Yes I did see that. But as I said to me it is unusual to see people of such a high profile, one of the first two women in the world to fly a jet fighter aircraft, to spend a long career and still be a Capt. 
I am not trying to make a mountain out of a mole hill here it is just in my experience in the fighter world that Capt. Foster would have gone up at least one rank after a number of years.
It also occurs to me that these two women were, as I recall from that time period, under a lot of pressure, they were breaking new ground in the fighter pilot world.
If there is no new info to be added to this topic I will stand down.


----------



## aesop081 (28 Dec 2007)

Baden  Guy said:
			
		

> one of the first two women in the world to fly a jet fighter aircraft, to spend a long career and still be a Capt.



Why ?

Is she supposed to be promoted faster because she was the first ?

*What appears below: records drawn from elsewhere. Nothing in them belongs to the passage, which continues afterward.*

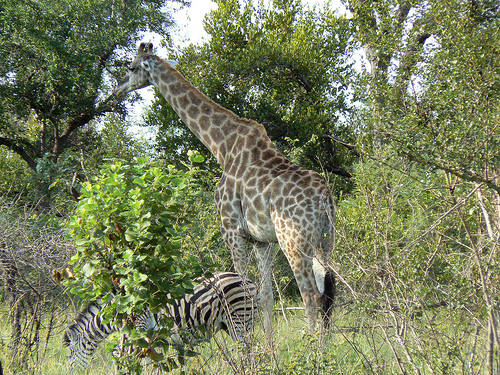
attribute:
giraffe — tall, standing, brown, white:
[114, 41, 343, 340]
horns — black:
[136, 42, 155, 57]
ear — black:
[140, 61, 153, 72]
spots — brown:
[219, 155, 325, 225]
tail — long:
[325, 185, 337, 318]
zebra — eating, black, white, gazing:
[57, 270, 260, 375]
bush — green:
[55, 149, 223, 375]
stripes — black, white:
[170, 272, 257, 336]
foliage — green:
[1, 150, 500, 374]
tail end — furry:
[320, 272, 336, 325]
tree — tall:
[139, 2, 353, 190]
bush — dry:
[0, 177, 80, 375]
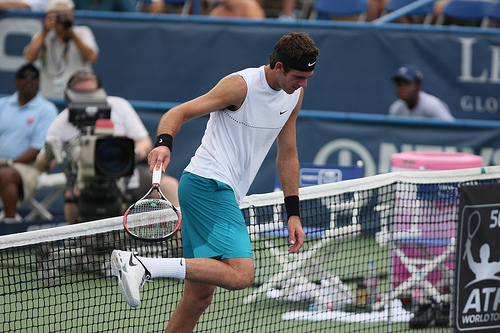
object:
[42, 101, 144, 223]
camera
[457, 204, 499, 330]
sign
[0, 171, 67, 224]
chair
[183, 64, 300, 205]
tshirt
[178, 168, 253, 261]
shorts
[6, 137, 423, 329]
court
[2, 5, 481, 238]
stands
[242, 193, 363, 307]
chair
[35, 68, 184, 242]
man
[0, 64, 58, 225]
man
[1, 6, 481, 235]
barriers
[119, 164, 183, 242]
racket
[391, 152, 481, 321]
bucket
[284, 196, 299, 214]
wrist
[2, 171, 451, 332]
net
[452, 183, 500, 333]
flag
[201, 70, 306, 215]
white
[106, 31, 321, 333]
man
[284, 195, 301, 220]
band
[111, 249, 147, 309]
shoe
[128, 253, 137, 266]
check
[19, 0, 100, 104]
man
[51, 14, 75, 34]
camera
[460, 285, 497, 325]
lettering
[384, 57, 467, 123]
man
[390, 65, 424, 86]
cap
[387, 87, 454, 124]
white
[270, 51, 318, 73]
band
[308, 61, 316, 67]
check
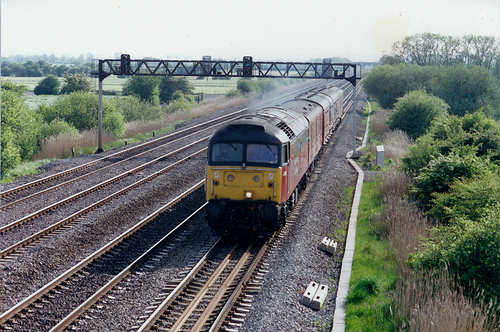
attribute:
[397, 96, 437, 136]
leaves — green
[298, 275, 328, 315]
ties — wooden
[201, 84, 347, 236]
train — black, red, yellow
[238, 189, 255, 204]
light — on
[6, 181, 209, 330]
track — brown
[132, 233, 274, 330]
track — brown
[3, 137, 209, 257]
track — brown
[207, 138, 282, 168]
windshield — black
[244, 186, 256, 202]
light — round, bright, on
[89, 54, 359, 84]
pole — black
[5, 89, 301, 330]
train tracks — metal , rusty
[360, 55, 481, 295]
bushes — green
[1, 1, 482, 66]
sky — light, clear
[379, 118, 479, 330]
straw — yellow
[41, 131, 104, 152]
straw — yellow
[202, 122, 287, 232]
front — yellow, black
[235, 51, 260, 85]
light — green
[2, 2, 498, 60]
sky — white, hazy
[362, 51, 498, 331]
bushes — green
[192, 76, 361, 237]
train — yellow, red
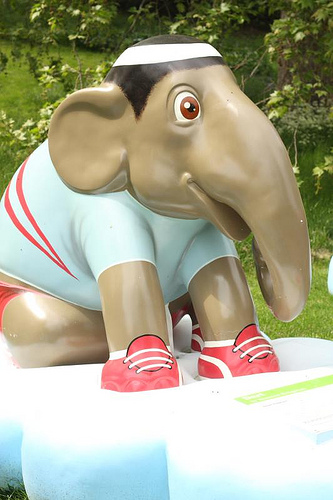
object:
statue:
[0, 33, 313, 394]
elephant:
[0, 34, 312, 392]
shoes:
[100, 334, 182, 393]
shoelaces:
[124, 347, 174, 373]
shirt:
[0, 135, 242, 311]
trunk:
[193, 85, 312, 323]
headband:
[112, 42, 222, 67]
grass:
[0, 33, 312, 394]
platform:
[0, 336, 333, 500]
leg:
[80, 207, 182, 393]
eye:
[174, 91, 202, 121]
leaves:
[28, 0, 47, 24]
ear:
[47, 86, 126, 191]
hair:
[103, 34, 229, 117]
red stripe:
[3, 157, 79, 281]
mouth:
[186, 174, 251, 241]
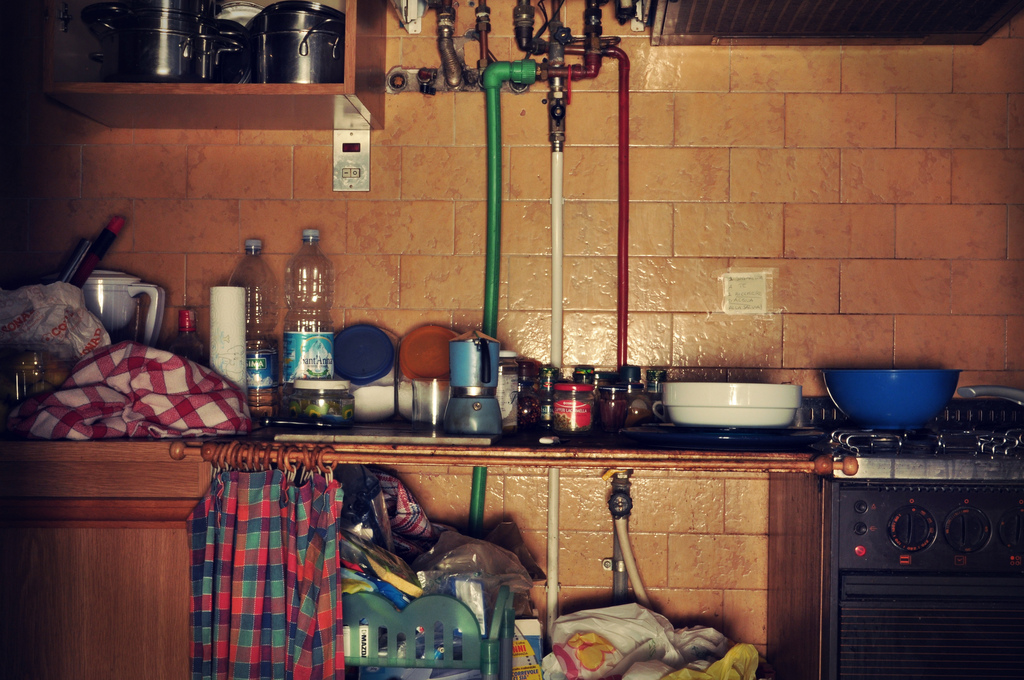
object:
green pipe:
[477, 61, 505, 338]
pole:
[167, 440, 860, 476]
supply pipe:
[616, 52, 632, 373]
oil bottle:
[277, 228, 334, 432]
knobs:
[840, 496, 1024, 566]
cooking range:
[822, 402, 1024, 679]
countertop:
[0, 438, 859, 522]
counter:
[203, 441, 860, 474]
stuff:
[339, 467, 760, 680]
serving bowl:
[821, 367, 964, 433]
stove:
[814, 409, 1024, 678]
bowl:
[662, 380, 804, 429]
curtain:
[187, 436, 343, 678]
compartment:
[340, 464, 769, 680]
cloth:
[2, 342, 260, 445]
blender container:
[82, 269, 165, 349]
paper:
[720, 272, 769, 315]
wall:
[0, 0, 1022, 398]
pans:
[20, 0, 340, 82]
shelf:
[2, 82, 342, 131]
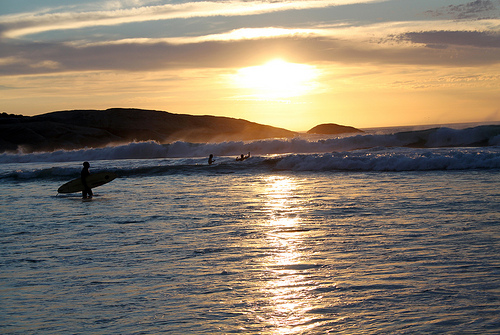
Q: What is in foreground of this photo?
A: Ocean.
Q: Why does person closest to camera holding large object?
A: They're surfing.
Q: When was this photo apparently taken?
A: Sundown.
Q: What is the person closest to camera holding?
A: Surfboard.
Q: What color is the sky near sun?
A: Yellowish-orange.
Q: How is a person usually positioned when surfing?
A: Upright.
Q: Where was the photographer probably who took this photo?
A: On shore.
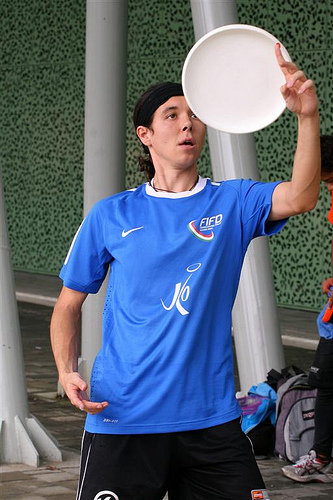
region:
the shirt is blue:
[42, 204, 267, 497]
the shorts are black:
[52, 398, 236, 497]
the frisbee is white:
[175, 30, 285, 160]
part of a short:
[222, 449, 248, 489]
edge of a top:
[151, 406, 187, 446]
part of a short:
[148, 467, 172, 497]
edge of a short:
[160, 428, 187, 475]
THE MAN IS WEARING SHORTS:
[62, 419, 270, 499]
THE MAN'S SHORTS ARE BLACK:
[63, 414, 278, 498]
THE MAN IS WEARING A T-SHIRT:
[45, 169, 300, 444]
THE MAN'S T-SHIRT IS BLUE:
[47, 166, 291, 435]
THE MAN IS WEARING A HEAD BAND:
[129, 76, 193, 134]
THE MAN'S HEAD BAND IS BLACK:
[122, 71, 193, 139]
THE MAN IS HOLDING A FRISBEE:
[174, 18, 322, 153]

What does being a woman have to do with anything ?


----------



## observor 69 (28 Dec 2007)

CDN Aviator said:
			
		

> Why ?
> 
> Is she supposed to be promoted faster because she was the first ?
> 
> ...


----------



## Fishbone Jones (28 Dec 2007)

Going nowhere, except in old, familiar circles around the drain.

This is locked, as it's coming close to someone being a troll.

Milnet.ca Staff


----------